DESCRIPTION OF THE TASK: All lines with the word "down" are to be found and copied from the listing.

SOURCE RECORDS:

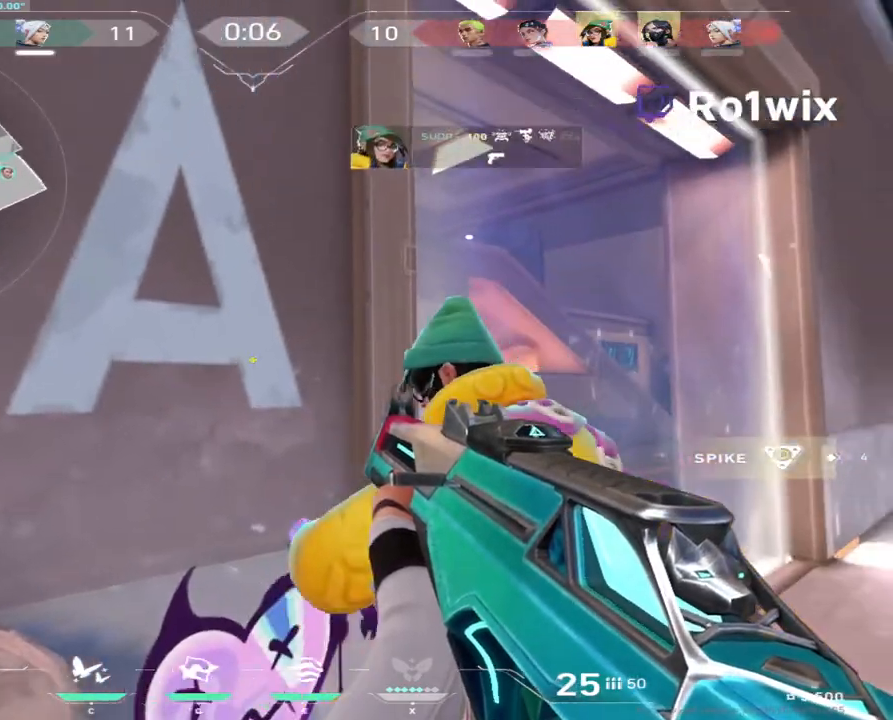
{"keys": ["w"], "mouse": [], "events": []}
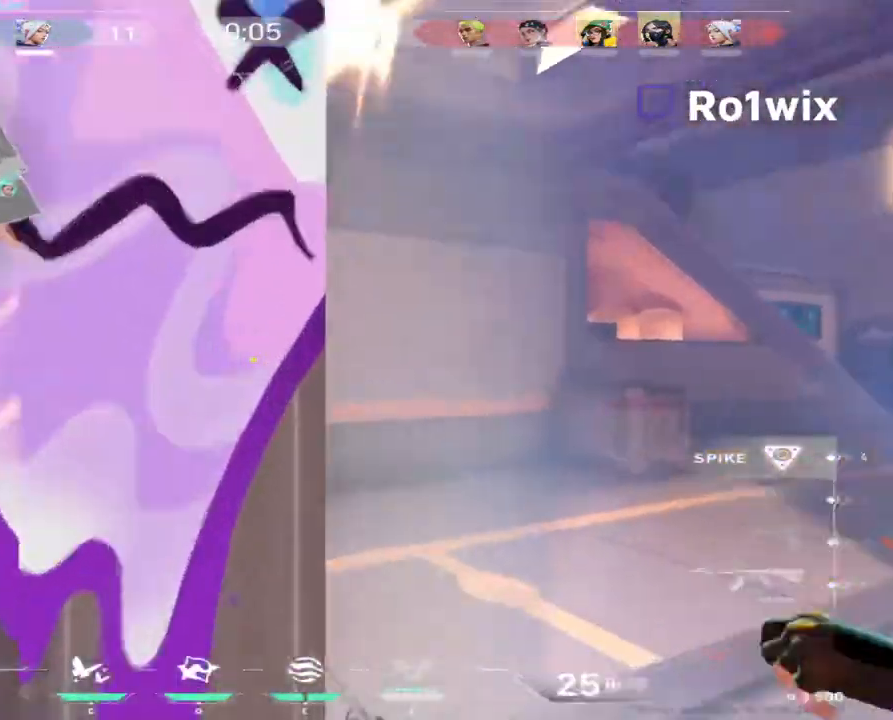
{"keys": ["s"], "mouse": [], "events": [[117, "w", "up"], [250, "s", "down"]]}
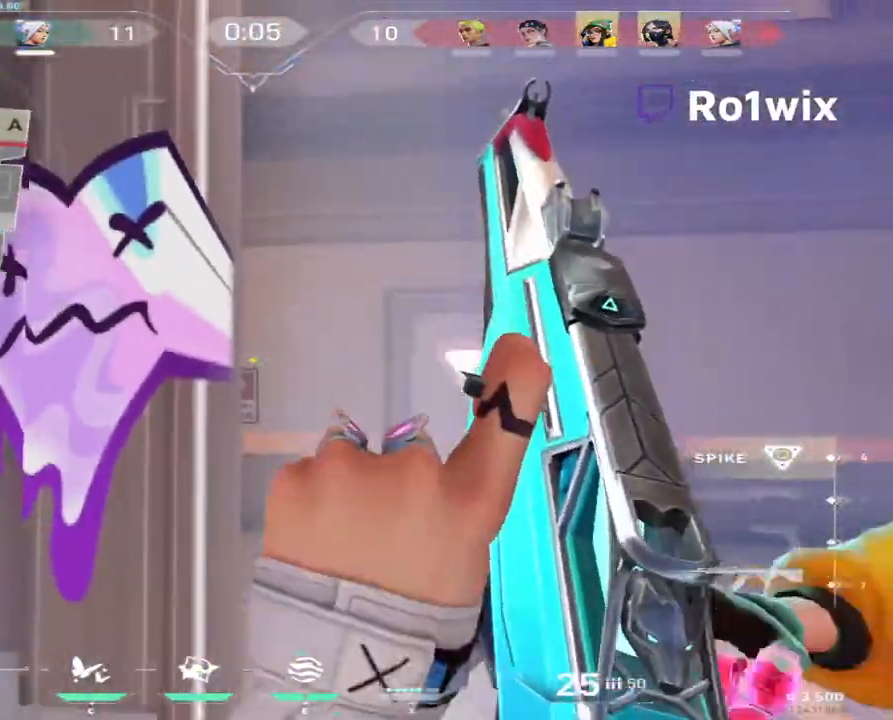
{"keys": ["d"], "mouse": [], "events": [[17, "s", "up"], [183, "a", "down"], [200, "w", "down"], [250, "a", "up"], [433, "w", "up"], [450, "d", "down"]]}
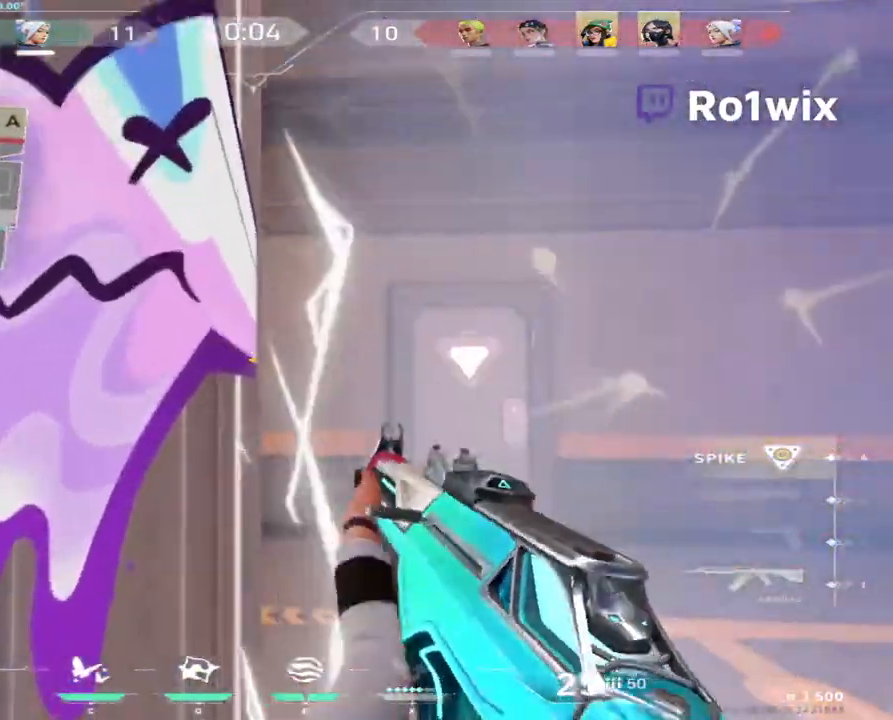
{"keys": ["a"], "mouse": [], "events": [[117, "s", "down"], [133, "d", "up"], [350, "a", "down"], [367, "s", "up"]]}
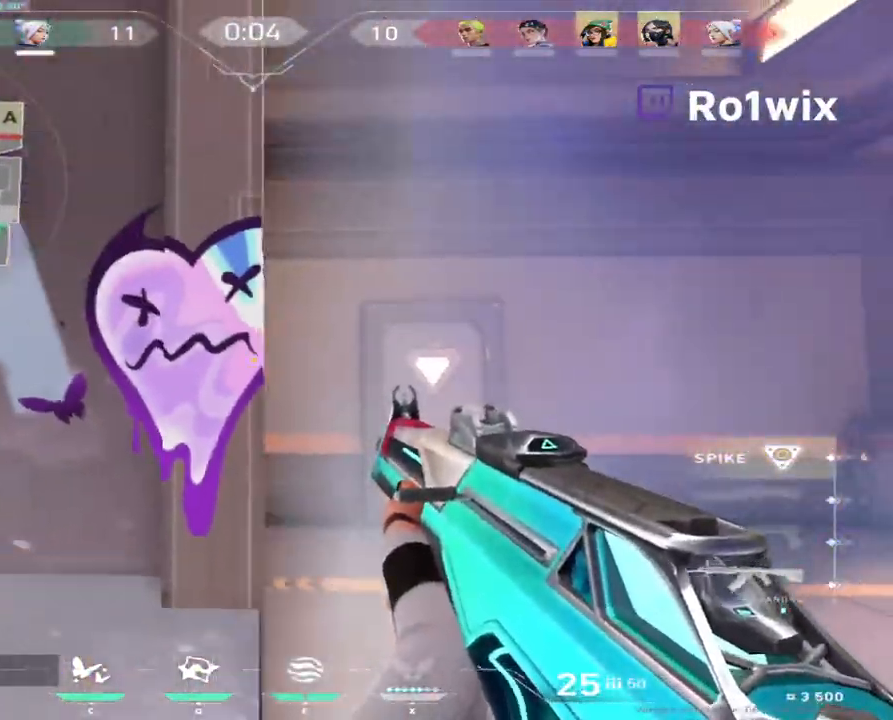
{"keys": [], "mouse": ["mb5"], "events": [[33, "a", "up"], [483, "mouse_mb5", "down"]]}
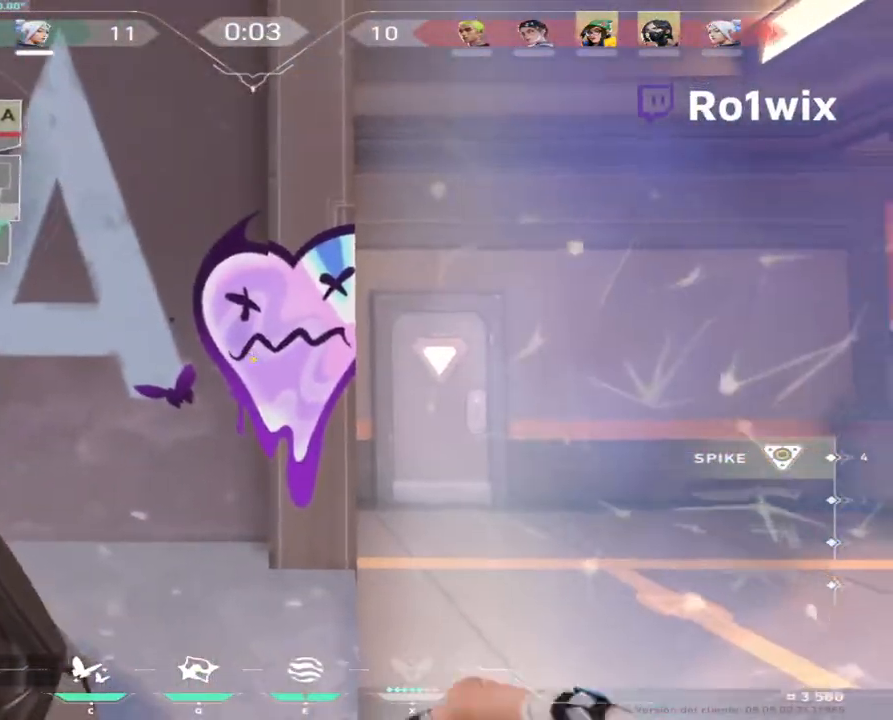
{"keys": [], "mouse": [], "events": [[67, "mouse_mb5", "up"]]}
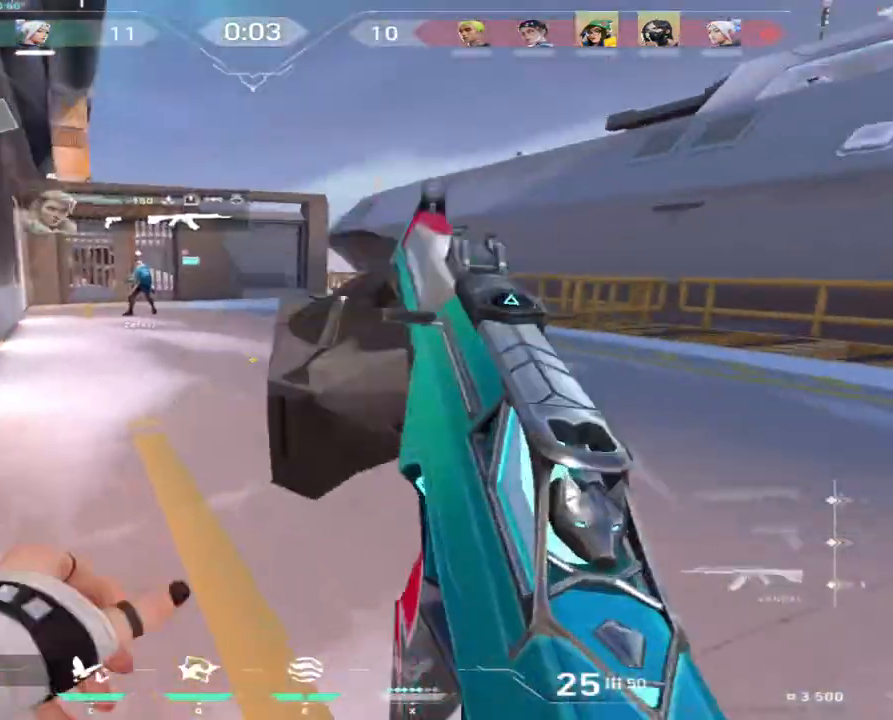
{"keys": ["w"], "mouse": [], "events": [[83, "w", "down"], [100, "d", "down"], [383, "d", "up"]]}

EXERCISE RESULT:
{"keys": ["s"], "mouse": [], "events": [[117, "w", "up"], [250, "s", "down"]]}
{"keys": ["d"], "mouse": [], "events": [[17, "s", "up"], [183, "a", "down"], [200, "w", "down"], [250, "a", "up"], [433, "w", "up"], [450, "d", "down"]]}
{"keys": ["a"], "mouse": [], "events": [[117, "s", "down"], [133, "d", "up"], [350, "a", "down"], [367, "s", "up"]]}
{"keys": [], "mouse": ["mb5"], "events": [[33, "a", "up"], [483, "mouse_mb5", "down"]]}
{"keys": ["w"], "mouse": [], "events": [[83, "w", "down"], [100, "d", "down"], [383, "d", "up"]]}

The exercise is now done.